━━ TEXT BLOCK ━━

Gold looks as if it is trying to pull back a bit at this point, as it is far too overbought. That being said, this is a strong longer-term market, so shorting is all but impossible.
Gold markets have dropped again during the trading session on Wednesday as it looks like we are giving up some of the momentum that has been such a major driver of where things go here. That being said, it’s not necessarily that we are going to see the trend change suddenly. It’s just that things got way too out of hand. In fact, it would not surprise me at all to see gold go lower from here. And quite frankly, I would welcome it. I would prefer to buy gold on a pullback. I think the $3,200 level would be an excellent place to start buying. But there’s the question as to whether or not we ever get down there.
Because of this, I have to watch it on a day by day basis. And it does look to me like we could possibly go sideways here as well. Remember, there are two ways to work off excess froth in the market. The first one is the most obvious and that is a pullback and then a bounce to continue. But the other one involves just simply going sideways and the market readjusting getting comfortable with the idea of the new price.

━━━

- LIST OF TASKS
A. In the gold market commentary, what price level is named as an excellent place to start buying gold?
B. For each statement, say whether it agrees with the gold market commentary, answering yes or no and quoting the deciding words: (i) Gold markets dropped during the trading session on Wednesday. (ii) Shorting gold is described as easy in this market. (iii) Three ways to work off excess froth in the market are named.
C. Extract the passage of the gold market commentary from "Gold looks as" to "all but impossible.".
The records are separate material with no connection to the gold market commentary.

━━ LISTED RECORDS ━━

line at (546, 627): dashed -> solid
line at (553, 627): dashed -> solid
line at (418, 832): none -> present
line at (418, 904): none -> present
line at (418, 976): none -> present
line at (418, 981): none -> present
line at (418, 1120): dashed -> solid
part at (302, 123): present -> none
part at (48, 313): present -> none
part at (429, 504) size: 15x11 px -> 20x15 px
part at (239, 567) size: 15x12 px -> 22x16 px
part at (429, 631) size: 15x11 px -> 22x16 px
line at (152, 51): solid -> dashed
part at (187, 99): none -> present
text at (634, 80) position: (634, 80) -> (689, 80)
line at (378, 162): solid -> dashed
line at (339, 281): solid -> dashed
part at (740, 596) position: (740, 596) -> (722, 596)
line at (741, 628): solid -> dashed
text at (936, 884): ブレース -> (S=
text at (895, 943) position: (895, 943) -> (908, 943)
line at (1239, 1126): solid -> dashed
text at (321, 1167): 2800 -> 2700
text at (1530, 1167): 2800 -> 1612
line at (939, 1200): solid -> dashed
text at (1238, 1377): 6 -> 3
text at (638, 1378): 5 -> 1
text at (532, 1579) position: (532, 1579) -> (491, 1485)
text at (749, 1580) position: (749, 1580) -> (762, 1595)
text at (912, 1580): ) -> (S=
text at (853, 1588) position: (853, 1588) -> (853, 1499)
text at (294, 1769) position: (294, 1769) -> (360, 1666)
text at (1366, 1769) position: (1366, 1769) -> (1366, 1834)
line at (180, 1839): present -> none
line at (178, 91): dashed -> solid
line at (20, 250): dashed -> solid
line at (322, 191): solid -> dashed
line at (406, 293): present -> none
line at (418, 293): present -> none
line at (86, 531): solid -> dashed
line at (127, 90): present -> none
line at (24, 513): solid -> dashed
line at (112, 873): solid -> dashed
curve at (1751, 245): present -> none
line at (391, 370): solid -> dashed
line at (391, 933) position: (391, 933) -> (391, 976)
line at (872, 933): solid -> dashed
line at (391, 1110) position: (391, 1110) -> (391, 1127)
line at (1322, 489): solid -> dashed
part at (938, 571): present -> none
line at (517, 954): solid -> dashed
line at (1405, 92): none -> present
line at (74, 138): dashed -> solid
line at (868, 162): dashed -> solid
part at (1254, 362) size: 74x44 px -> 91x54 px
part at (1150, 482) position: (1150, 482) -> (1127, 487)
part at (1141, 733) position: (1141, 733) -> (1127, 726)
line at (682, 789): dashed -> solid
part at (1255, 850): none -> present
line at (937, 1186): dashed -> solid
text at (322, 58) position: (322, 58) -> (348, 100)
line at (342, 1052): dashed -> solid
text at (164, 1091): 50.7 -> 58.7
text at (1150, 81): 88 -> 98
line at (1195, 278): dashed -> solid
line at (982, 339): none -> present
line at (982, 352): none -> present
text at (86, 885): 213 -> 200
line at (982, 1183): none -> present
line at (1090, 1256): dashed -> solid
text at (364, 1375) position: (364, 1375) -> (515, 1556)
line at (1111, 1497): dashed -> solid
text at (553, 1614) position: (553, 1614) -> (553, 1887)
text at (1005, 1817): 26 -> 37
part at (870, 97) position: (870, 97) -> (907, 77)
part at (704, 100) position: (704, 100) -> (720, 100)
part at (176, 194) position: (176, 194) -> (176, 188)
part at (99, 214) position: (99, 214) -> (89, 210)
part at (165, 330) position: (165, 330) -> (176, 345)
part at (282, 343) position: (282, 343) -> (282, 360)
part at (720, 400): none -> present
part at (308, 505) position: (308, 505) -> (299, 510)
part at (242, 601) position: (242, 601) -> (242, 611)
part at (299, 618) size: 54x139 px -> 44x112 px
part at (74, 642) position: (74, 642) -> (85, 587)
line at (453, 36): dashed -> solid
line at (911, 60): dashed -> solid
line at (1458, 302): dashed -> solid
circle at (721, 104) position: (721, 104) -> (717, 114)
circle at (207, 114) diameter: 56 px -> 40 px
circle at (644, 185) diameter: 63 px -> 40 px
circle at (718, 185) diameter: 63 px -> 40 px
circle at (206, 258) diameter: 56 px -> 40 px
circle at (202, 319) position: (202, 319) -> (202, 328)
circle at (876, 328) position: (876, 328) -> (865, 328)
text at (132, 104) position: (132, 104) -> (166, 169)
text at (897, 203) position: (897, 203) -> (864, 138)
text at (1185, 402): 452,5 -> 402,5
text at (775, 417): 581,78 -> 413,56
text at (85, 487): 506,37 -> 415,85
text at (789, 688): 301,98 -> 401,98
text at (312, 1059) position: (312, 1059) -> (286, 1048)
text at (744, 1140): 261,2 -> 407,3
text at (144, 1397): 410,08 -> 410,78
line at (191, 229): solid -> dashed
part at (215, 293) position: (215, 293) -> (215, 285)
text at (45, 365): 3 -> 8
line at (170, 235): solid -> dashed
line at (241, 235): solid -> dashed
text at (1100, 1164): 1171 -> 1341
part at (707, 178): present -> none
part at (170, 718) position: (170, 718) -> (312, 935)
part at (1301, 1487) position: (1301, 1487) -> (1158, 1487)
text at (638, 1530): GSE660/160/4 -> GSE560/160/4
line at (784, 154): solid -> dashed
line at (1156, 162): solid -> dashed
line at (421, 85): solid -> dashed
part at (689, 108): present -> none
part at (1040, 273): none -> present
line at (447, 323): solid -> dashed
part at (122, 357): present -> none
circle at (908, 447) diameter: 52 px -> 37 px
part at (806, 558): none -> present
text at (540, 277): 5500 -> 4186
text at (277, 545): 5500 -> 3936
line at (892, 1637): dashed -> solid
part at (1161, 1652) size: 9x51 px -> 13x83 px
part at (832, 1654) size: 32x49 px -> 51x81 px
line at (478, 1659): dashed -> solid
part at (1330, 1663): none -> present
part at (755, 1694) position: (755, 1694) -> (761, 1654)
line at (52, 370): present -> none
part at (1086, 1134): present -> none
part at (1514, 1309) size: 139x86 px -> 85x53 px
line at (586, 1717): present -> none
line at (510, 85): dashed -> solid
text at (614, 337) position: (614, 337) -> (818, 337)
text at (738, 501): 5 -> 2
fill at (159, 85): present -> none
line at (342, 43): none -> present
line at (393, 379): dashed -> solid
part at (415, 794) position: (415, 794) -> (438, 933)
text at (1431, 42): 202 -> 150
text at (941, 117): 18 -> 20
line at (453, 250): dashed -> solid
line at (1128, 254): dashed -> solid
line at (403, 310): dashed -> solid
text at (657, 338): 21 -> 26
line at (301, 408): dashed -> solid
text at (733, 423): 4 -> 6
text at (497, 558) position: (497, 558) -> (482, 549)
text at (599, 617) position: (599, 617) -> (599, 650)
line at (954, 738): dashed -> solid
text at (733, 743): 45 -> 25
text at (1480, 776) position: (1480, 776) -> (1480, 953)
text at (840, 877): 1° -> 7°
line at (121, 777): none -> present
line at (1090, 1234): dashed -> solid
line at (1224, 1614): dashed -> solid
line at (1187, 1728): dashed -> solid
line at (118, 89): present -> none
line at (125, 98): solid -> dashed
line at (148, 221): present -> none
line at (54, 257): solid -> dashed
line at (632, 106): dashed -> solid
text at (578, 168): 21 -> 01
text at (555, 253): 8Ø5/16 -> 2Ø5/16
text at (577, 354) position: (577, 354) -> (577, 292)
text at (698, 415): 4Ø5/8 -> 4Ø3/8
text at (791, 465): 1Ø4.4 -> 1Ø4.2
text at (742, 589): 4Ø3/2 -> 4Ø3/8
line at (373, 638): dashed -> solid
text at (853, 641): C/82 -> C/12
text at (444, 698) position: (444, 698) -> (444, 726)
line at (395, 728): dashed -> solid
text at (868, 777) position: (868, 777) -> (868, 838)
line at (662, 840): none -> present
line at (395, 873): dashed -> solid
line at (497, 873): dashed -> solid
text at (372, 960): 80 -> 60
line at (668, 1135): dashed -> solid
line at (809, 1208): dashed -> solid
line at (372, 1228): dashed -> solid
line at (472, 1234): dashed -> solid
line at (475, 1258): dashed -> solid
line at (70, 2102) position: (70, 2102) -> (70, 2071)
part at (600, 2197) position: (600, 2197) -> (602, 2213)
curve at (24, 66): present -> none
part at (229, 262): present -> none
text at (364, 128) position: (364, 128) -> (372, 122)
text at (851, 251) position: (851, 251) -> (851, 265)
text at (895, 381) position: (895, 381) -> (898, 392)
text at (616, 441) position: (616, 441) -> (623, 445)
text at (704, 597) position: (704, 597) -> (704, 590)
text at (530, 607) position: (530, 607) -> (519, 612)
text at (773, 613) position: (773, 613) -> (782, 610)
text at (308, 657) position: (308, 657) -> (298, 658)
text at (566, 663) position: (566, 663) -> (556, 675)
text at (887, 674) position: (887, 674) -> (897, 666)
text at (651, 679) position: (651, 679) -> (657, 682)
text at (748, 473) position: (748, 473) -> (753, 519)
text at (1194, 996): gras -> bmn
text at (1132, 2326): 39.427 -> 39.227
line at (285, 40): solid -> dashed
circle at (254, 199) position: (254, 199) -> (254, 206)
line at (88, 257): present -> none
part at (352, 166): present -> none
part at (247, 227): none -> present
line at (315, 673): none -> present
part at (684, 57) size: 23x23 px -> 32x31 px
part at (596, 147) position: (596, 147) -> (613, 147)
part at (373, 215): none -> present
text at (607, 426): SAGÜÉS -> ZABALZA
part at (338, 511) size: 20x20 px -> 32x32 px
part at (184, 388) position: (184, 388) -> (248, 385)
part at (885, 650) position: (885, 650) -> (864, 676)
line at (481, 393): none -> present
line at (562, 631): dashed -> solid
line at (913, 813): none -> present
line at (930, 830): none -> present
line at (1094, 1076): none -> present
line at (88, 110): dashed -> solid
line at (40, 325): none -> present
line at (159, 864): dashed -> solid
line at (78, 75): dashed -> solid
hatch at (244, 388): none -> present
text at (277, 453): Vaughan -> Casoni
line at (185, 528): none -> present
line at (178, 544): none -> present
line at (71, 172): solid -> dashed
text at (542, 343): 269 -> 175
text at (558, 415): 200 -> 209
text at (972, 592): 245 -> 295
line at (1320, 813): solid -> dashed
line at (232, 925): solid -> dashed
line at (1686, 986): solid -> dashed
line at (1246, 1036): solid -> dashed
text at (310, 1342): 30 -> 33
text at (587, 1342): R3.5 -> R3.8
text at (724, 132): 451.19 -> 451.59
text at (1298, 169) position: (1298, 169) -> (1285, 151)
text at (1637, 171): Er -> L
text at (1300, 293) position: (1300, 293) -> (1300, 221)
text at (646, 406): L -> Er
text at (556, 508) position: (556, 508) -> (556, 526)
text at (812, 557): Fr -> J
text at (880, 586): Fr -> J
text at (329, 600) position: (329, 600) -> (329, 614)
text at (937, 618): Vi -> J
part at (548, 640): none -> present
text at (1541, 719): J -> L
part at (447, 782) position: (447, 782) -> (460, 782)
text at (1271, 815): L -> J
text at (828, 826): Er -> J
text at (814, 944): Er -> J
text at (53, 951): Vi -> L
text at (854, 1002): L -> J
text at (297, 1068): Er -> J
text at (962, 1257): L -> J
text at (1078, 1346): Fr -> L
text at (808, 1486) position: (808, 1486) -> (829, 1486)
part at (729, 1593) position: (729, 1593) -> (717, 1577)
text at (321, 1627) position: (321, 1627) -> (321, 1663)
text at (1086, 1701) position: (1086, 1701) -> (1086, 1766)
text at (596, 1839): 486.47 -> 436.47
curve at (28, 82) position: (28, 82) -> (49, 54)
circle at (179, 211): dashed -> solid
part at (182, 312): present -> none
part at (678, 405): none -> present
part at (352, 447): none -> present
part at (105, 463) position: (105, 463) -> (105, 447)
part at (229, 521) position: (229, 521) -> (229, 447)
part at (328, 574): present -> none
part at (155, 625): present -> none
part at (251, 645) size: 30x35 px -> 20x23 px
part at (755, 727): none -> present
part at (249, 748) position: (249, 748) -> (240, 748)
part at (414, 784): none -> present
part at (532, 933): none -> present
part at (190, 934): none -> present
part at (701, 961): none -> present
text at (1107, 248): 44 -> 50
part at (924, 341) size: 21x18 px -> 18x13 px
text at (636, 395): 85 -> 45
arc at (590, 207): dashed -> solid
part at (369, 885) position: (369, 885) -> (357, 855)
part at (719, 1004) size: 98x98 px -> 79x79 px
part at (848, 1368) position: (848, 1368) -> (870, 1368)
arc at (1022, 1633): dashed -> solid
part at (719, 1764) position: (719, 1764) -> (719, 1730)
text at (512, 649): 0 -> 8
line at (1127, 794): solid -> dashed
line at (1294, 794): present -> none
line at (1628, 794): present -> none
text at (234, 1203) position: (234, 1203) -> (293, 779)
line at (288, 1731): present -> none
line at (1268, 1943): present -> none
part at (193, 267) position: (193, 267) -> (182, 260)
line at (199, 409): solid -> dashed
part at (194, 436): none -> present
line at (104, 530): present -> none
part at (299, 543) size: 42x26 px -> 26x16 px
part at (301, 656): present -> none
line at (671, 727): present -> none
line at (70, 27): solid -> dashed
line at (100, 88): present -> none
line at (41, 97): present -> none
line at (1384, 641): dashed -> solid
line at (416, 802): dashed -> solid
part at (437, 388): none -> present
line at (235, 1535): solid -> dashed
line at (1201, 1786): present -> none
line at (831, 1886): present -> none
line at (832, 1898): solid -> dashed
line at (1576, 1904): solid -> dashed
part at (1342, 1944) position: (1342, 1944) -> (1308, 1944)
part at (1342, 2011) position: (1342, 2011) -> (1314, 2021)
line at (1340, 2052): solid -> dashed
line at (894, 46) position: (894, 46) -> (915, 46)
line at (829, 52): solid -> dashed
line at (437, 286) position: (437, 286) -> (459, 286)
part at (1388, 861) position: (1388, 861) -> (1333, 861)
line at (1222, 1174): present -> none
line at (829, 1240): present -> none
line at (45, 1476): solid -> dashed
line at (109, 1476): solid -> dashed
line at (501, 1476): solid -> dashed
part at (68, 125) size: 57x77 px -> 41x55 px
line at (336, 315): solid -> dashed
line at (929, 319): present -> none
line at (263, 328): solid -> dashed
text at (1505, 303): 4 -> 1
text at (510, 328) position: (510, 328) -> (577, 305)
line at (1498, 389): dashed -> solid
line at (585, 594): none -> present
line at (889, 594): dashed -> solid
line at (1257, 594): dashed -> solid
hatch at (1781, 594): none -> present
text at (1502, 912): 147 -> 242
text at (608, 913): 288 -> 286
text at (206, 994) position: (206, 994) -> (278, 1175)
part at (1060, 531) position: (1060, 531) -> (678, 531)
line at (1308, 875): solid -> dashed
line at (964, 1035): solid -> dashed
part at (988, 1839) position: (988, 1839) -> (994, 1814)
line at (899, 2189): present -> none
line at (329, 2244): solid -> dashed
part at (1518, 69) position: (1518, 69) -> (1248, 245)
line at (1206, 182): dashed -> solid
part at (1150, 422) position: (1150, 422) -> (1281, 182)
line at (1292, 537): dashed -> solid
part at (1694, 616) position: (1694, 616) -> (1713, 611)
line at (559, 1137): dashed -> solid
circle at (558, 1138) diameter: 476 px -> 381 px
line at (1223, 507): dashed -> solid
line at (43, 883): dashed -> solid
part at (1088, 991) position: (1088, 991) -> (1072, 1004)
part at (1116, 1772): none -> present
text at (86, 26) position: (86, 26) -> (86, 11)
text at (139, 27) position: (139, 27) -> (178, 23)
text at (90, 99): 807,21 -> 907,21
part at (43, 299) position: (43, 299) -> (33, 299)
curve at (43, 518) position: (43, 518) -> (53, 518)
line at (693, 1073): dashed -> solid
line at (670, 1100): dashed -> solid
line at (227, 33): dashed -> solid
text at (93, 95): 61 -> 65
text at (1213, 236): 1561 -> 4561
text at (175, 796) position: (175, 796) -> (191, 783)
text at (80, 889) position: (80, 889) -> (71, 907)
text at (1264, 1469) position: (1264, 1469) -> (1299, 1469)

━━━

- ANSWERS GIVEN
A. The $3,200 level.

B.
(i) Yes: "Gold markets have dropped again during the trading session on Wednesday"
(ii) No: "shorting is all but impossible"
(iii) No: "there are two ways to work off excess froth in the market"

C.
Gold looks as if it is trying to pull back a bit at this point, as it is far too overbought. That being said, this is a strong longer-term market, so shorting is all but impossible.